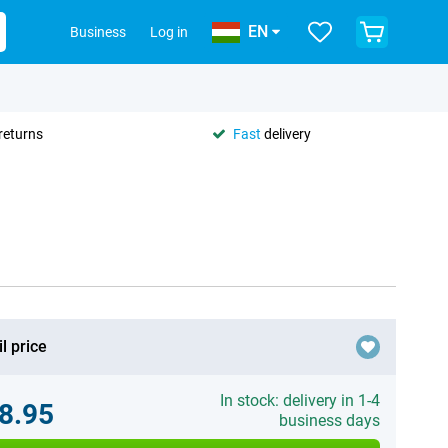
EN
Business
Log in
returns
Fast
delivery
l price
In stock: delivery in 1-4
8.95
business days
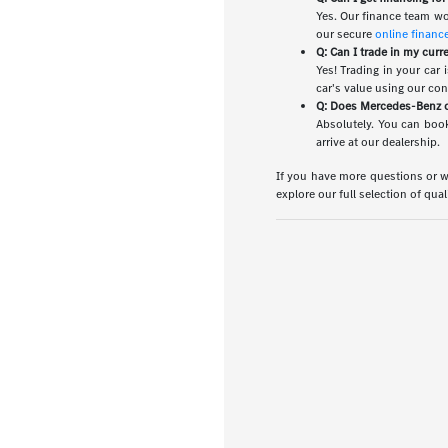
Yes. Our finance team wo
our secure
online financ
Q: Can I trade in my curr
Yes! Trading in your car
car's value using our co
Q: Does Mercedes-Benz of
Absolutely. You can book
arrive at our dealership.
If you have more questions or wo
explore our full selection of qua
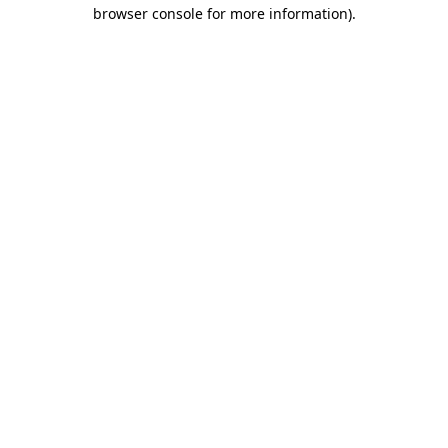
browser console for more information).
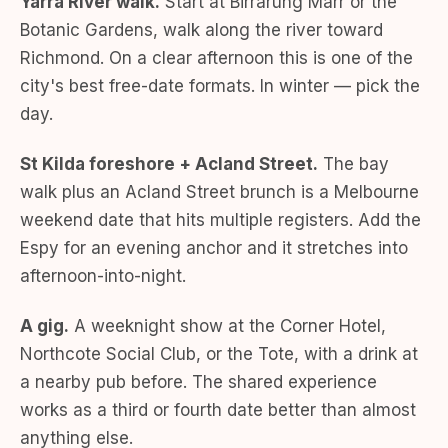
Yarra River walk.
Start at Birrarung Marr or the
Botanic Gardens, walk along the river toward
Richmond. On a clear afternoon this is one of the
city's best free-date formats. In winter — pick the
day.
St Kilda foreshore + Acland Street.
The bay
walk plus an Acland Street brunch is a Melbourne
weekend date that hits multiple registers. Add the
Espy for an evening anchor and it stretches into
afternoon-into-night.
A gig.
A weeknight show at the Corner Hotel,
Northcote Social Club, or the Tote, with a drink at
a nearby pub before. The shared experience
works as a third or fourth date better than almost
anything else.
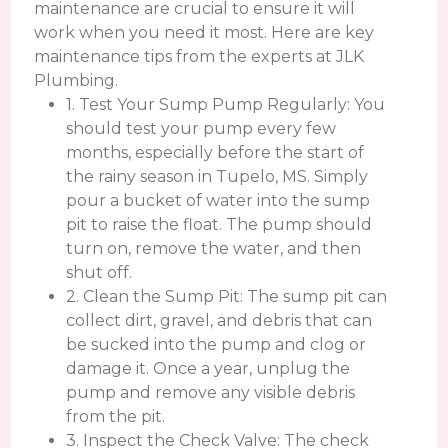
maintenance are crucial to ensure it will
work when you need it most. Here are key
maintenance tips from the experts at JLK
Plumbing.
1. Test Your Sump Pump Regularly: You
should test your pump every few
months, especially before the start of
the rainy season in Tupelo, MS. Simply
pour a bucket of water into the sump
pit to raise the float. The pump should
turn on, remove the water, and then
shut off.
2. Clean the Sump Pit: The sump pit can
collect dirt, gravel, and debris that can
be sucked into the pump and clog or
damage it. Once a year, unplug the
pump and remove any visible debris
from the pit.
3. Inspect the Check Valve: The check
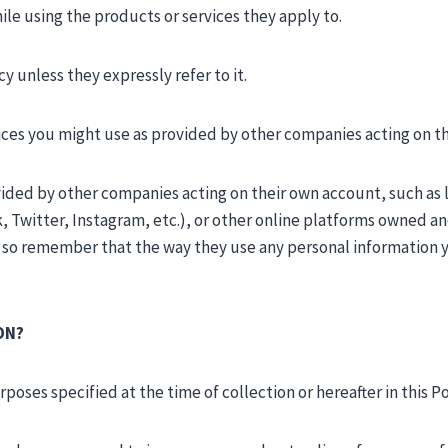
le using the products or services they apply to.
 unless they expressly refer to it.
vices you might use as provided by other companies acting on t
ovided by other companies acting on their own account, such as
 Twitter, Instagram, etc.), or other online platforms owned 
, so remember that the way they use any personal information yo
ON?
oses specified at the time of collection or hereafter in this Po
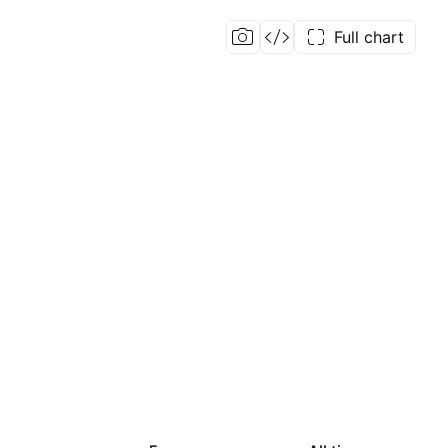
Full chart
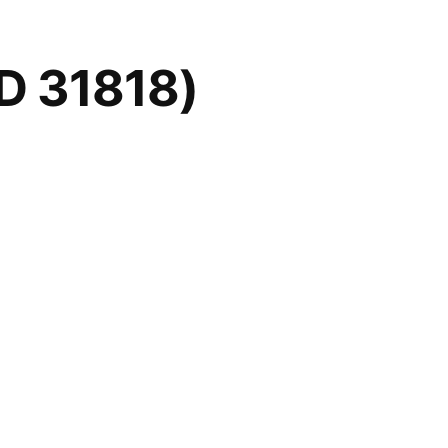
D 31818)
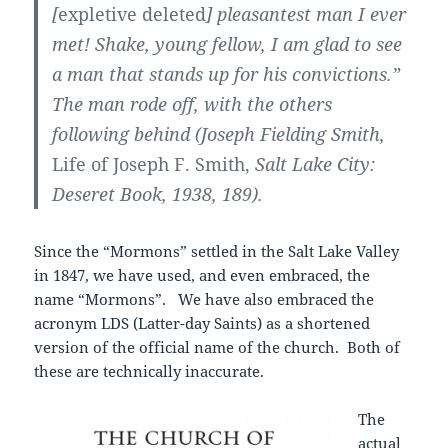
[
expletive deleted
] pleasantest man I ever
met! Shake, young fellow, I am glad to see
a man that stands up for his convictions.”
The man rode off, with the others
following behind (Joseph Fielding Smith,
Life of Joseph F. Smith,
Salt Lake City:
Deseret Book, 1938, 189).
Since the “Mormons” settled in the Salt Lake Valley
in 1847, we have used, and even embraced, the
name “Mormons”. We have also embraced the
acronym LDS (Latter-day Saints) as a shortened
version of the official name of the church. Both of
these are technically inaccurate.
The
actual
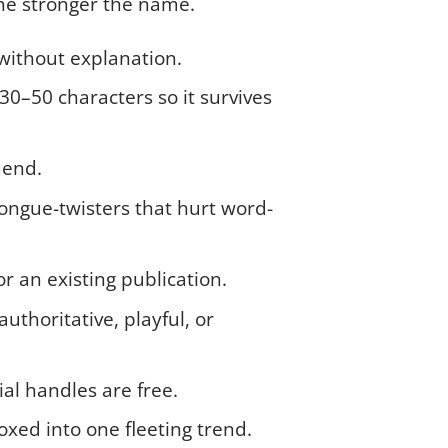
the stronger the name.
without explanation.
30–50 characters so it survives
mend.
ongue-twisters that hurt word-
r an existing publication.
uthoritative, playful, or
l handles are free.
xed into one fleeting trend.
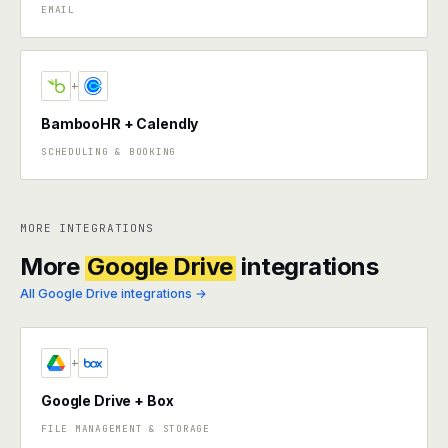
EMAIL
+
BambooHR + Calendly
SCHEDULING & BOOKING
MORE INTEGRATIONS
More
Google Drive
integrations
All Google Drive integrations →
+
Google Drive + Box
FILE MANAGEMENT & STORAGE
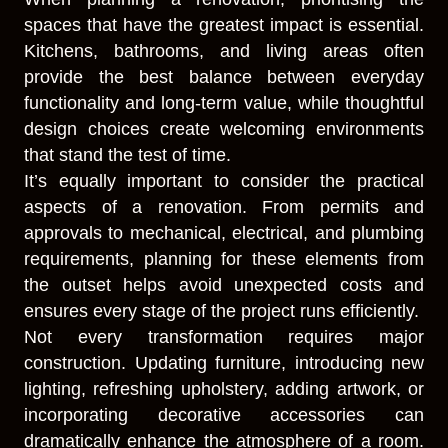
spaces that have the greatest impact is essential.
Kitchens, bathrooms, and living areas often
provide the best balance between everyday
functionality and long-term value, while thoughtful
design choices create welcoming environments
that stand the test of time.
It’s equally important to consider the practical
aspects of a renovation. From permits and
approvals to mechanical, electrical, and plumbing
requirements, planning for these elements from
the outset helps avoid unexpected costs and
ensures every stage of the project runs efficiently.
Not every transformation requires major
construction. Updating furniture, introducing new
lighting, refreshing upholstery, adding artwork, or
incorporating decorative accessories can
dramatically enhance the atmosphere of a room.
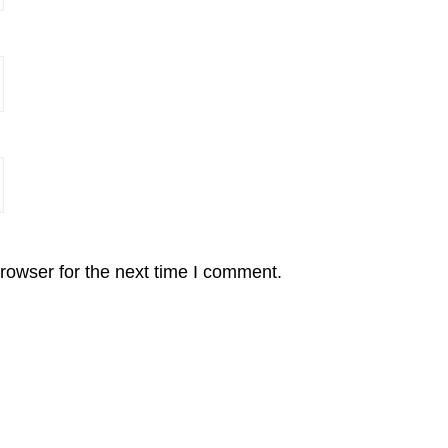
rowser for the next time I comment.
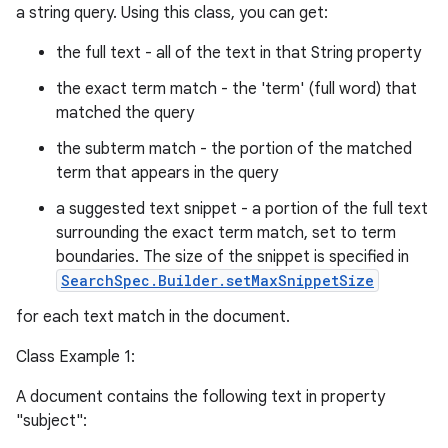
a string query. Using this class, you can get:
the full text - all of the text in that String property
the exact term match - the 'term' (full word) that
matched the query
the subterm match - the portion of the matched
term that appears in the query
a suggested text snippet - a portion of the full text
surrounding the exact term match, set to term
boundaries. The size of the snippet is specified in
SearchSpec.Builder.setMaxSnippetSize
for each text match in the document.
Class Example 1:
A document contains the following text in property
"subject":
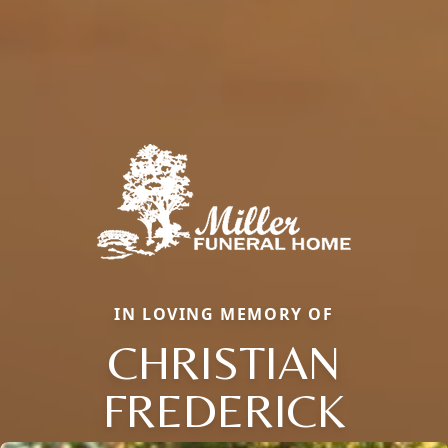
IN LOVING MEMORY OF
CHRISTIAN
FREDERICK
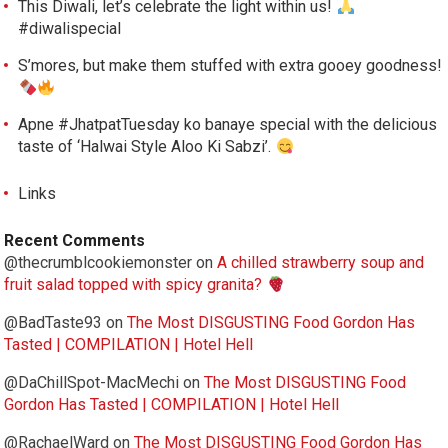
This Diwali, let’s celebrate the light within us!
#diwalispecial
S’mores, but make them stuffed with extra gooey goodness!
Apne #JhatpatTuesday ko banaye special with the delicious
taste of ‘Halwai Style Aloo Ki Sabzi’.
Links
Recent Comments
@thecrumblcookiemonster
on
A chilled strawberry soup and
fruit salad topped with spicy granita?
@BadTaste93
on
The Most DISGUSTING Food Gordon Has
Tasted | COMPILATION | Hotel Hell
@DaChillSpot-MacMechi
on
The Most DISGUSTING Food
Gordon Has Tasted | COMPILATION | Hotel Hell
@RachaelWard
on
The Most DISGUSTING Food Gordon Has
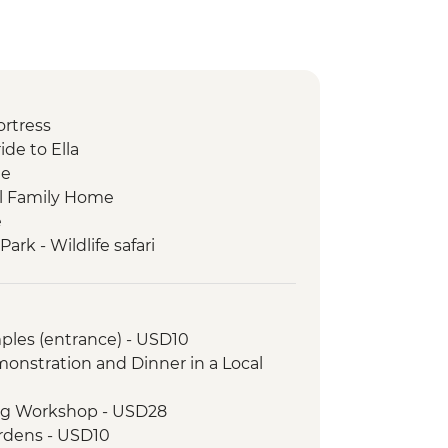
ortress
ide to Ella
ge
cal Family Home
e
rk - Wildlife safari
rket visit
ples (entrance) - USD10
onstration and Dinner in a Local
ing Workshop - USD28
ardens - USD10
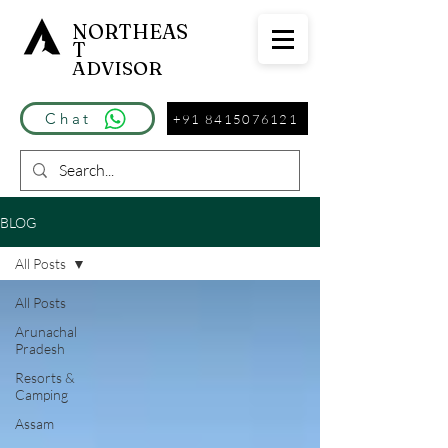
NORTHEAS
T
ADVISOR
Chat
+91 8415076121
BLOG
All Posts
All Posts
Arunachal
Pradesh
Resorts &
Camping
Assam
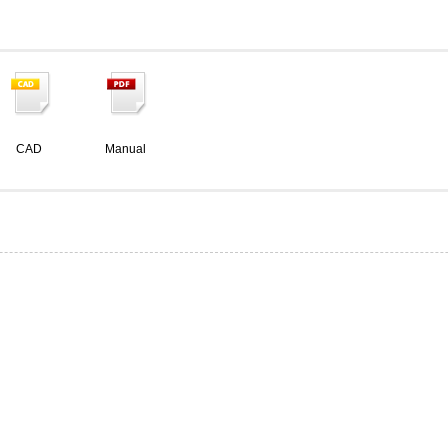
CAD
Manual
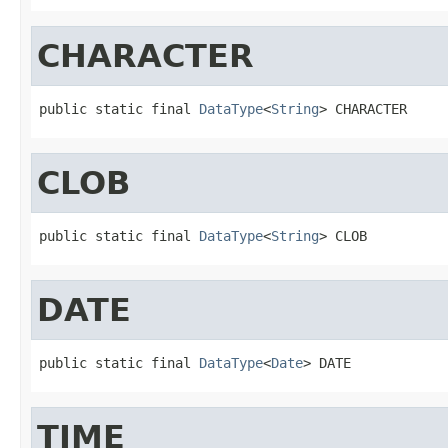
CHARACTER
public static final 
DataType
<
String
> CHARACTER
CLOB
public static final 
DataType
<
String
> CLOB
DATE
public static final 
DataType
<
Date
> DATE
TIME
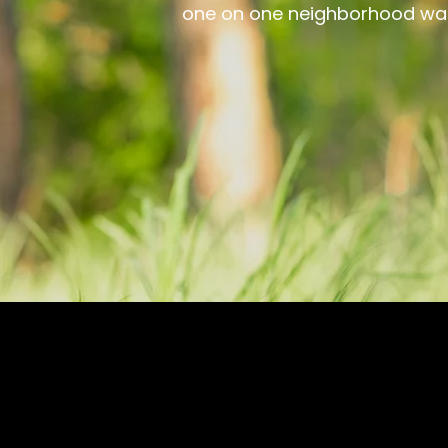
one on one neighborhood walk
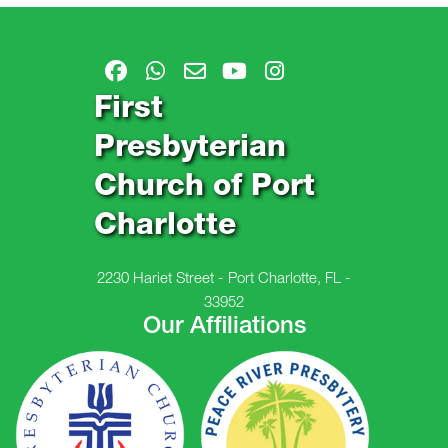
First
Presbyterian
Church of Port
Charlotte
2230 Hariet Street - Port Charlotte, FL -
33952
Our Affiliations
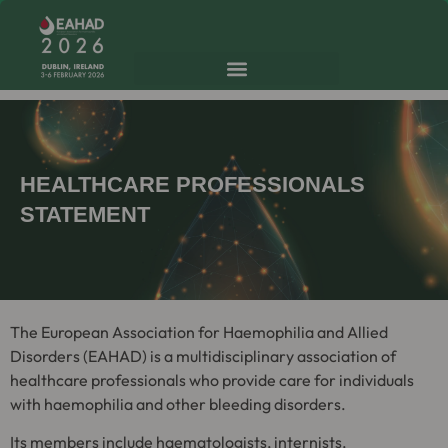
HEALTHCARE PROFESSIONALS
STATEMENT
The European Association for Haemophilia and Allied
Disorders (EAHAD) is a multidisciplinary association of
healthcare professionals who provide care for individuals
with haemophilia and other bleeding disorders.
Its members include haematologists, internists,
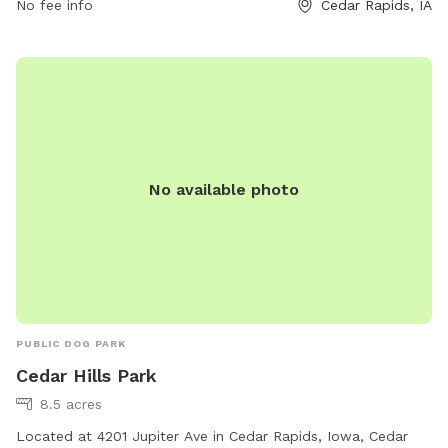
No fee info
Cedar Rapids, IA
information, visitors can contact the park at 319-286-5566.
No available photo
PUBLIC DOG PARK
Cedar Hills Park
8.5 acres
Located at 4201 Jupiter Ave in Cedar Rapids, Iowa, Cedar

----

**DESCRIPTION OF THE TASK:**
Output every line of text in the listing above exactly as it appears, leaving out the pictures.

**RESULT:**
EN
Business
Log in
returns
Fast
delivery
l price
In stock: delivery in 1-4
8.95
business days
Yes. Our finance team wo
our secure
online financ
Q: Can I trade in my curr
Yes! Trading in your car
car's value using our co
Q: Does Mercedes-Benz of
Absolutely. You can book
arrive at our dealership.
If you have more questions or wo
explore our full selection of qua
browser console for more information).
Yarra River walk.
Start at Birrarung Marr or the
Botanic Gardens, walk along the river toward
Richmond. On a clear afternoon this is one of the
city's best free-date formats. In winter — pick the
day.
St Kilda foreshore + Acland Street.
The bay
walk plus an Acland Street brunch is a Melbourne
weekend date that hits multiple registers. Add the
Espy for an evening anchor and it stretches into
afternoon-into-night.
A gig.
A weeknight show at the Corner Hotel,
Northcote Social Club, or the Tote, with a drink at
a nearby pub before. The shared experience
works as a third or fourth date better than almost
anything else.
maintenance are crucial to ensure it will
work when you need it most. Here are key
maintenance tips from the experts at JLK
Plumbing.
1. Test Your Sump Pump Regularly: You
should test your pump every few
months, especially before the start of
the rainy season in Tupelo, MS. Simply
pour a bucket of water into the sump
pit to raise the float. The pump should
turn on, remove the water, and then
shut off.
2. Clean the Sump Pit: The sump pit can
collect dirt, gravel, and debris that can
be sucked into the pump and clog or
damage it. Once a year, unplug the
pump and remove any visible debris
from the pit.
3. Inspect the Check Valve: The check
le using the products or services they apply to.
 unless they expressly refer to it.
vices you might use as provided by other companies acting on t
ovided by other companies acting on their own account, such as
 Twitter, Instagram, etc.), or other online platforms owned 
, so remember that the way they use any personal information yo
ON?
oses specified at the time of collection or hereafter in this Po
Full chart
D 31818)
[
expletive deleted
] pleasantest man I ever
met! Shake, young fellow, I am glad to see
a man that stands up for his convictions.”
The man rode off, with the others
following behind (Joseph Fielding Smith,
Life of Joseph F. Smith,
Salt Lake City:
Deseret Book, 1938, 189).
Since the “Mormons” settled in the Salt Lake Valley
in 1847, we have used, and even embraced, the
name “Mormons”. We have also embraced the
acronym LDS (Latter-day Saints) as a shortened
version of the official name of the church. Both of
these are technically inaccurate.
The
actual
the stronger the name.
without explanation.
30–50 characters so it survives
mend.
ongue-twisters that hurt word-
r an existing publication.
uthoritative, playful, or
l handles are free.
xed into one fleeting trend.
EMAIL
+
BambooHR + Calendly
SCHEDULING & BOOKING
MORE INTEGRATIONS
More
Google Drive
integrations
All Google Drive integrations →
+
Google Drive + Box
FILE MANAGEMENT & STORAGE
spaces that have the greatest impact is essential.
Kitchens, bathrooms, and living areas often
provide the best balance between everyday
functionality and long-term value, while thoughtful
design choices create welcoming environments
that stand the test of time.
It’s equally important to consider the practical
aspects of a renovation. From permits and
approvals to mechanical, electrical, and plumbing
requirements, planning for these elements from
the outset helps avoid unexpected costs and
ensures every stage of the project runs efficiently.
Not every transformation requires major
construction. Updating furniture, introducing new
lighting, refreshing upholstery, adding artwork, or
incorporating decorative accessories can
dramatically enhance the atmosphere of a room.
rowser for the next time I comment.
a string query. Using this class, you can get:
the full text - all of the text in that String property
the exact term match - the 'term' (full word) that
matched the query
the subterm match - the portion of the matched
term that appears in the query
a suggested text snippet - a portion of the full text
surrounding the exact term match, set to term
boundaries. The size of the snippet is specified in
SearchSpec.Builder.setMaxSnippetSize
for each text match in the document.
Class Example 1:
A document contains the following text in property
"subject":
IN LOVING MEMORY OF
CHRISTIAN
FREDERICK
This Diwali, let’s celebrate the light within us!
#diwalispecial
S’mores, but make them stuffed with extra gooey goodness!
Apne #JhatpatTuesday ko banaye special with the delicious
taste of ‘Halwai Style Aloo Ki Sabzi’.
Links
Recent Comments
@thecrumblcookiemonster
on
A chilled strawberry soup and
fruit salad topped with spicy granita?
@BadTaste93
on
The Most DISGUSTING Food Gordon Has
Tasted | COMPILATION | Hotel Hell
@DaChillSpot-MacMechi
on
The Most DISGUSTING Food
Gordon Has Tasted | COMPILATION | Hotel Hell
@RachaelWard
on
The Most DISGUSTING Food Gordon Has
ortress
ide to Ella
ge
cal Family Home
e
rk - Wildlife safari
rket visit
ples (entrance) - USD10
onstration and Dinner in a Local
ing Workshop - USD28
ardens - USD10
NORTHEAS
T
ADVISOR
Chat
+91 8415076121
BLOG
All Posts
All Posts
Arunachal
Pradesh
Resorts &
Camping
Assam
CAD
Manual
CHARACTER
public static final 
DataType
<
String
> CHARACTER
CLOB
public static final 
DataType
<
String
> CLOB
DATE
public static final 
DataType
<
Date
> DATE
TIME
one on one neighborhood walk
First
Presbyterian
Church of Port
Charlotte
2230 Hariet Street - Port Charlotte, FL -
33952
Our Affiliations
HEALTHCARE PROFESSIONALS
STATEMENT
The European Association for Haemophilia and Allied
Disorders (EAHAD) is a multidisciplinary association of
healthcare professionals who provide care for individuals
with haemophilia and other bleeding disorders.
Its members include haematologists, internists,
No fee info
Cedar Rapids, IA
information, visitors can contact the park at 319-286-5566.
No available photo
PUBLIC DOG PARK
Cedar Hills Park
8.5 acres
Located at 4201 Jupiter Ave in Cedar Rapids, Iowa, Cedar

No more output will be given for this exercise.